** Opening Source data block **

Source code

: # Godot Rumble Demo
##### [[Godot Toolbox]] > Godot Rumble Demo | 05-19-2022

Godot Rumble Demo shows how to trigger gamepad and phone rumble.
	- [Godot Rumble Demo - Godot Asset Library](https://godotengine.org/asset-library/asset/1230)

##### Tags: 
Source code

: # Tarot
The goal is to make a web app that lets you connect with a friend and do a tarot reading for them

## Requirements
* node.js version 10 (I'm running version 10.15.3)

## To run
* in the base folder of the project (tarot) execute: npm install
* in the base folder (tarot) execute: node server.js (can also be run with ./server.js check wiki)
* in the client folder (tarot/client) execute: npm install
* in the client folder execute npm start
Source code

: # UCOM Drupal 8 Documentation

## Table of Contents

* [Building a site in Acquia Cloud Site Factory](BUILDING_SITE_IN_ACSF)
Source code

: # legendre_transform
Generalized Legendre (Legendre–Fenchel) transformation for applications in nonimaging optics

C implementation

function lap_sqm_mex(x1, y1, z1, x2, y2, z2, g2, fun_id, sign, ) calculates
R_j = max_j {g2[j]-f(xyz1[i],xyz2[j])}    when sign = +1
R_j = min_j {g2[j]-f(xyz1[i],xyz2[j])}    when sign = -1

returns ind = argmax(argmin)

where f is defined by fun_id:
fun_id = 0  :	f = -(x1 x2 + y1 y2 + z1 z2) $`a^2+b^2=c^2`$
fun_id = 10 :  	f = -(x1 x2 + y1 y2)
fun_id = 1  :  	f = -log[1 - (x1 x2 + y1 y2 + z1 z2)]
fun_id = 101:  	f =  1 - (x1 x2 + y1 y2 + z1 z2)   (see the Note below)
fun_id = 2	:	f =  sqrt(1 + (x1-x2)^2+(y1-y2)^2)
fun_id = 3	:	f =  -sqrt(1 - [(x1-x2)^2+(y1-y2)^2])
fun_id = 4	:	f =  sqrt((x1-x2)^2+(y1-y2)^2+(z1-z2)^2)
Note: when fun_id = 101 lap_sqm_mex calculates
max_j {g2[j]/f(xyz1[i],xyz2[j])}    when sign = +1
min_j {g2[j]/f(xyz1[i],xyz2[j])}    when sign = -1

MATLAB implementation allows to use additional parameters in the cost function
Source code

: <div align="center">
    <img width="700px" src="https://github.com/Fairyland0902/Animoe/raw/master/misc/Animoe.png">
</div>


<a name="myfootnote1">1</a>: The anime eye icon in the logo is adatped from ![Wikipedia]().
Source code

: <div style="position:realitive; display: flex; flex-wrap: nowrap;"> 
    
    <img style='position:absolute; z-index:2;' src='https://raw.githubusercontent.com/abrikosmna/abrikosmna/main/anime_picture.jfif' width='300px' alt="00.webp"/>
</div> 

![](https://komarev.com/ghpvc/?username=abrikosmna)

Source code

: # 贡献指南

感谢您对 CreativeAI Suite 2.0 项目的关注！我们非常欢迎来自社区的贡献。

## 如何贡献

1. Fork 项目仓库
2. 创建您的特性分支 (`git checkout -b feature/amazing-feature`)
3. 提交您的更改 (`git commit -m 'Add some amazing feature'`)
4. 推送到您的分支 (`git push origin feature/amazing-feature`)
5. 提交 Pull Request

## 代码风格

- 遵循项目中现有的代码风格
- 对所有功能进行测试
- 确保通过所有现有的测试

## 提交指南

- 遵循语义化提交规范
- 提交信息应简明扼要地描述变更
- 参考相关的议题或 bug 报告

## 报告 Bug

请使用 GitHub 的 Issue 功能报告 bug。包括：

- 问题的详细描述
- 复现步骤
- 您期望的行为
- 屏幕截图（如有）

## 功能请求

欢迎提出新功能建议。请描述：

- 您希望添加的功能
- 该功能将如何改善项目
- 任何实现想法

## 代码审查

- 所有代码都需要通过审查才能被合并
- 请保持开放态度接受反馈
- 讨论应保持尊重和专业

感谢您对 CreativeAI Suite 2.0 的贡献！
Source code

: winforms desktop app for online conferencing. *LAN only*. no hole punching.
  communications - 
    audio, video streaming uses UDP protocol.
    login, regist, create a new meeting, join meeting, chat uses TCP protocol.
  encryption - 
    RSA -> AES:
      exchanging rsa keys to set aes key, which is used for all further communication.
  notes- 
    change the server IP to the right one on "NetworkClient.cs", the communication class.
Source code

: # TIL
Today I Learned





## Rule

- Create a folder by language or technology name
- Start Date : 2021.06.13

** Closing Source data block **

## Task item
When you answer, repeat every record exactly, omitting nothing.

## Exercise response
Source code

: # Godot Rumble Demo
##### [[Godot Toolbox]] > Godot Rumble Demo | 05-19-2022

Godot Rumble Demo shows how to trigger gamepad and phone rumble.
	- [Godot Rumble Demo - Godot Asset Library](https://godotengine.org/asset-library/asset/1230)

##### Tags: 
Source code

: # Tarot
The goal is to make a web app that lets you connect with a friend and do a tarot reading for them

## Requirements
* node.js version 10 (I'm running version 10.15.3)

## To run
* in the base folder of the project (tarot) execute: npm install
* in the base folder (tarot) execute: node server.js (can also be run with ./server.js check wiki)
* in the client folder (tarot/client) execute: npm install
* in the client folder execute npm start
Source code

: # UCOM Drupal 8 Documentation

## Table of Contents

* [Building a site in Acquia Cloud Site Factory](BUILDING_SITE_IN_ACSF)
Source code

: # legendre_transform
Generalized Legendre (Legendre–Fenchel) transformation for applications in nonimaging optics

C implementation

function lap_sqm_mex(x1, y1, z1, x2, y2, z2, g2, fun_id, sign, ) calculates
R_j = max_j {g2[j]-f(xyz1[i],xyz2[j])}    when sign = +1
R_j = min_j {g2[j]-f(xyz1[i],xyz2[j])}    when sign = -1

returns ind = argmax(argmin)

where f is defined by fun_id:
fun_id = 0  :	f = -(x1 x2 + y1 y2 + z1 z2) $`a^2+b^2=c^2`$
fun_id = 10 :  	f = -(x1 x2 + y1 y2)
fun_id = 1  :  	f = -log[1 - (x1 x2 + y1 y2 + z1 z2)]
fun_id = 101:  	f =  1 - (x1 x2 + y1 y2 + z1 z2)   (see the Note below)
fun_id = 2	:	f =  sqrt(1 + (x1-x2)^2+(y1-y2)^2)
fun_id = 3	:	f =  -sqrt(1 - [(x1-x2)^2+(y1-y2)^2])
fun_id = 4	:	f =  sqrt((x1-x2)^2+(y1-y2)^2+(z1-z2)^2)
Note: when fun_id = 101 lap_sqm_mex calculates
max_j {g2[j]/f(xyz1[i],xyz2[j])}    when sign = +1
min_j {g2[j]/f(xyz1[i],xyz2[j])}    when sign = -1

MATLAB implementation allows to use additional parameters in the cost function
Source code

: <div align="center">
    <img width="700px" src="https://github.com/Fairyland0902/Animoe/raw/master/misc/Animoe.png">
</div>


<a name="myfootnote1">1</a>: The anime eye icon in the logo is adatped from ![Wikipedia]().
Source code

: <div style="position:realitive; display: flex; flex-wrap: nowrap;"> 
    
    <img style='position:absolute; z-index:2;' src='https://raw.githubusercontent.com/abrikosmna/abrikosmna/main/anime_picture.jfif' width='300px' alt="00.webp"/>
</div> 

![](https://komarev.com/ghpvc/?username=abrikosmna)

Source code

: # 贡献指南

感谢您对 CreativeAI Suite 2.0 项目的关注！我们非常欢迎来自社区的贡献。

## 如何贡献

1. Fork 项目仓库
2. 创建您的特性分支 (`git checkout -b feature/amazing-feature`)
3. 提交您的更改 (`git commit -m 'Add some amazing feature'`)
4. 推送到您的分支 (`git push origin feature/amazing-feature`)
5. 提交 Pull Request

## 代码风格

- 遵循项目中现有的代码风格
- 对所有功能进行测试
- 确保通过所有现有的测试

## 提交指南

- 遵循语义化提交规范
- 提交信息应简明扼要地描述变更
- 参考相关的议题或 bug 报告

## 报告 Bug

请使用 GitHub 的 Issue 功能报告 bug。包括：

- 问题的详细描述
- 复现步骤
- 您期望的行为
- 屏幕截图（如有）

## 功能请求

欢迎提出新功能建议。请描述：

- 您希望添加的功能
- 该功能将如何改善项目
- 任何实现想法

## 代码审查

- 所有代码都需要通过审查才能被合并
- 请保持开放态度接受反馈
- 讨论应保持尊重和专业

感谢您对 CreativeAI Suite 2.0 的贡献！
Source code

: winforms desktop app for online conferencing. *LAN only*. no hole punching.
  communications - 
    audio, video streaming uses UDP protocol.
    login, regist, create a new meeting, join meeting, chat uses TCP protocol.
  encryption - 
    RSA -> AES:
      exchanging rsa keys to set aes key, which is used for all further communication.
  notes- 
    change the server IP to the right one on "NetworkClient.cs", the communication class.
Source code

: # TIL
Today I Learned





## Rule

- Create a folder by language or technology name
- Start Date : 2021.06.13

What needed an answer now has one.